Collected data

####

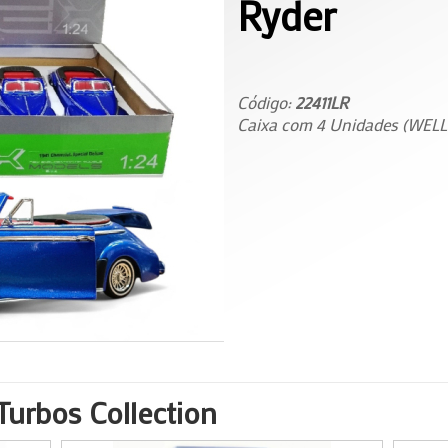
Ryder
Código:
22411LR
Caixa com 4 Unidades (WELL
urbos Collection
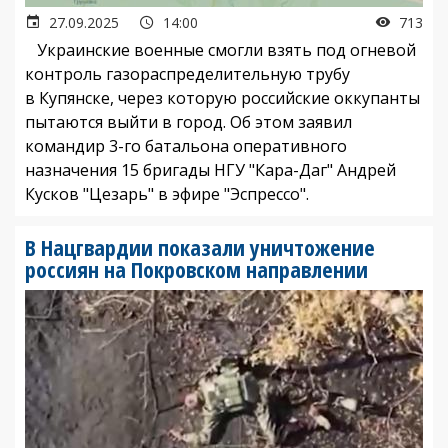
27.09.2025
14:00
713
Украинские военные смогли взять под огневой
контроль газораспределительную трубу
в Купянске, через которую российские оккупанты
пытаются выйти в город. Об этом заявил
командир 3-го батальона оперативного
назначения 15 бригады НГУ "Кара-Даг" Андрей
Кусков "Цезарь" в эфире "Эспрессо".
В Нацгвардии показали уничтожение
россиян на Покровском направлении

####

Reproduce the lines above word for word, omitting the pictures.

§ **WRITTEN REPLY**:
Ryder
Código:
22411LR
Caixa com 4 Unidades (WELL
urbos Collection
27.09.2025
14:00
713
Украинские военные смогли взять под огневой
контроль газораспределительную трубу
в Купянске, через которую российские оккупанты
пытаются выйти в город. Об этом заявил
командир 3-го батальона оперативного
назначения 15 бригады НГУ "Кара-Даг" Андрей
Кусков "Цезарь" в эфире "Эспрессо".
В Нацгвардии показали уничтожение
россиян на Покровском направлении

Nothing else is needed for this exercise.